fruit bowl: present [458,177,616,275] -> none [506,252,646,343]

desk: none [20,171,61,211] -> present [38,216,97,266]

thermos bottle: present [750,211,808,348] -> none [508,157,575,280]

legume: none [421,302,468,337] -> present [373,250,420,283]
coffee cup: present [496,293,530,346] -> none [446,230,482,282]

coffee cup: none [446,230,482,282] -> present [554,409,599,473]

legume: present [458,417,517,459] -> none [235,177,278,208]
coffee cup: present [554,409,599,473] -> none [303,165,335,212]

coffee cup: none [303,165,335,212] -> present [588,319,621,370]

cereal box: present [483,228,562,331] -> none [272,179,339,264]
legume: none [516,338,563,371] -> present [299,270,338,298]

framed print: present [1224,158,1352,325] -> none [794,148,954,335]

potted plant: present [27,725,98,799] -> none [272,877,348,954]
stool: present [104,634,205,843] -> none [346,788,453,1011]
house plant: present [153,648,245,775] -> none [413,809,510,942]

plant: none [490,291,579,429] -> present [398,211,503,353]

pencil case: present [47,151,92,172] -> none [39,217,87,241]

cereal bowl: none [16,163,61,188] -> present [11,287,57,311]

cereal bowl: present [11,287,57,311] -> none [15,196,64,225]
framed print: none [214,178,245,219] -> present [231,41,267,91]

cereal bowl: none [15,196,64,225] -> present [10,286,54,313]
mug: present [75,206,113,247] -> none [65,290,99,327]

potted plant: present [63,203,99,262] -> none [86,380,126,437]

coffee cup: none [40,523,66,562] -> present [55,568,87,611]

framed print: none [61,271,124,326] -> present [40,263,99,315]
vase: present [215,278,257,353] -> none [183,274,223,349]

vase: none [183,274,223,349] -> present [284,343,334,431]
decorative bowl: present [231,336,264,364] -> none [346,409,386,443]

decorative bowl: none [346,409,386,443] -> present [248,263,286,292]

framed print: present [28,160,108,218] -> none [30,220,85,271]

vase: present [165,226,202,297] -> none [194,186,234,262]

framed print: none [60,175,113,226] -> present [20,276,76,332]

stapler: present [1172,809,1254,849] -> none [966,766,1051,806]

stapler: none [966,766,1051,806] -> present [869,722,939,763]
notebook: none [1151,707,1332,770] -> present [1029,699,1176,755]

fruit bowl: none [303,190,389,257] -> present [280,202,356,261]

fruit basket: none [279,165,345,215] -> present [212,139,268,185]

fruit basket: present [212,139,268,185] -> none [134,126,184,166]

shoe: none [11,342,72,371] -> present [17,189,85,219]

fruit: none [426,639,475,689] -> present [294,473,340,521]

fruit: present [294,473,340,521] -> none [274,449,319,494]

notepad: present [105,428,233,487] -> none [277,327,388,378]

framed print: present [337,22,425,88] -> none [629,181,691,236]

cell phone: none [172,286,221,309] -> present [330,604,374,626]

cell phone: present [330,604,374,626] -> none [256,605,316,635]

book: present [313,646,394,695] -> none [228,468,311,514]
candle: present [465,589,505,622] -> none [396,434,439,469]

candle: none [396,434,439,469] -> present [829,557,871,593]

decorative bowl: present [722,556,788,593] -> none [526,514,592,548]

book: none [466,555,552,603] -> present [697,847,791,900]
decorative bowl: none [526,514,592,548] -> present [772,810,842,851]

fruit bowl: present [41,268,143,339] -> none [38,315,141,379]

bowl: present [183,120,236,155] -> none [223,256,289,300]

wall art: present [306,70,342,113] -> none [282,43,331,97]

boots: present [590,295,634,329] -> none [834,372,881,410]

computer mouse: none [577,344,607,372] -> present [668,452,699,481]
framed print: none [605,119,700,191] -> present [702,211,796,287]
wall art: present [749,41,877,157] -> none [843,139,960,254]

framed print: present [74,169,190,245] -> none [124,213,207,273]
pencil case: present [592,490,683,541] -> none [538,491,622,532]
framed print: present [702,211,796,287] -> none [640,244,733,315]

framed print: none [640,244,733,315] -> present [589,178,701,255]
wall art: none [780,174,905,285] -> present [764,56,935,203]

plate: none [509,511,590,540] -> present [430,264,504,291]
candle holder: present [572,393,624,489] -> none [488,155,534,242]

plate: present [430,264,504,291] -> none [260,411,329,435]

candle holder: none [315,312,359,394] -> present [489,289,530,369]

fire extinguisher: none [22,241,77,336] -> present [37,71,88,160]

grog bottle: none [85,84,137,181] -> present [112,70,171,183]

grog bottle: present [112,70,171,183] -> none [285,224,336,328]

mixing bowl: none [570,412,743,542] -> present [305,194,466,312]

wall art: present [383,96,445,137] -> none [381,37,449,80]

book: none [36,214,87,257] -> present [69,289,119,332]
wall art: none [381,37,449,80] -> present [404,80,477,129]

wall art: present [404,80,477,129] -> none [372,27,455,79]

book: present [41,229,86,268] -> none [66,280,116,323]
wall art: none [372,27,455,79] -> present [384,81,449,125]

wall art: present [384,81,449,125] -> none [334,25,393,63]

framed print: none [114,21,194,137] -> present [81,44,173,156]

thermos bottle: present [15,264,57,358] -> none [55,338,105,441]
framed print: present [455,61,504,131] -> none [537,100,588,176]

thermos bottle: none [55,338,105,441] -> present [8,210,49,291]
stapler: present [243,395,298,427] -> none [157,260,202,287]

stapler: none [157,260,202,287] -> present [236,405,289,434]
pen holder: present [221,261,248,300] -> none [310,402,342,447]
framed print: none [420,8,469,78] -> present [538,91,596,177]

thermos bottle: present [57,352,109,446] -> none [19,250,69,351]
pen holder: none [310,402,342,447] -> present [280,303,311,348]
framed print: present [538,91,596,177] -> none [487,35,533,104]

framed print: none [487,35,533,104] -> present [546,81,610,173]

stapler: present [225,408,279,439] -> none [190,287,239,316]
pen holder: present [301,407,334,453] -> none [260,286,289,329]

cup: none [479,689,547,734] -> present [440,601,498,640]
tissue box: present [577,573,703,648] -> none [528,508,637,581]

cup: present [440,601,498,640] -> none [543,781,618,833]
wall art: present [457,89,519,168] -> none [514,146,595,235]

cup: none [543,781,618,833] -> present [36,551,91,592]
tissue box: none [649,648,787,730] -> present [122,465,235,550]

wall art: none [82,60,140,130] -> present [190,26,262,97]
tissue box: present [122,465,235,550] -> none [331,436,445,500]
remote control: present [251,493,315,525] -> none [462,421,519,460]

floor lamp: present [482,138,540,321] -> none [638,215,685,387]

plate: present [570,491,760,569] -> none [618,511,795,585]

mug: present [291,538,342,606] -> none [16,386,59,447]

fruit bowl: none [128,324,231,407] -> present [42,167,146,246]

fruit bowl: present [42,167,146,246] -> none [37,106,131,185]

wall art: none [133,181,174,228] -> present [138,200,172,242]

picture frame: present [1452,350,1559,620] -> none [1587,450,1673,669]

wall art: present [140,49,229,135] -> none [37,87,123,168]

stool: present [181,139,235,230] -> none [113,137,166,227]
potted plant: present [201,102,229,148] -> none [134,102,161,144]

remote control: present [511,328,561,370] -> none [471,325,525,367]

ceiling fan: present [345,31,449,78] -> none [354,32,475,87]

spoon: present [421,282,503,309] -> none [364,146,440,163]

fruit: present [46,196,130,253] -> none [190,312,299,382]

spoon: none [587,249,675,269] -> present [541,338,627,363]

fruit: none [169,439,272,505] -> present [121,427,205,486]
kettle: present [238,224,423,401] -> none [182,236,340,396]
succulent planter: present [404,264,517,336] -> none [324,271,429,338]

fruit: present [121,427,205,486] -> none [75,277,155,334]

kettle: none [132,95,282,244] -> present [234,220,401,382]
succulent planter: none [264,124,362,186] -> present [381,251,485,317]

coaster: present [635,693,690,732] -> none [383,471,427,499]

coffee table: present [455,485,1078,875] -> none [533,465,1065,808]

....

▸ DESCRIPTION OF THE TASK
All lines of the material that contain the string "case" are to be copied.

▸ ANSWER FOR THIS EXERCISE
pencil case: present [47,151,92,172] -> none [39,217,87,241]
pencil case: present [592,490,683,541] -> none [538,491,622,532]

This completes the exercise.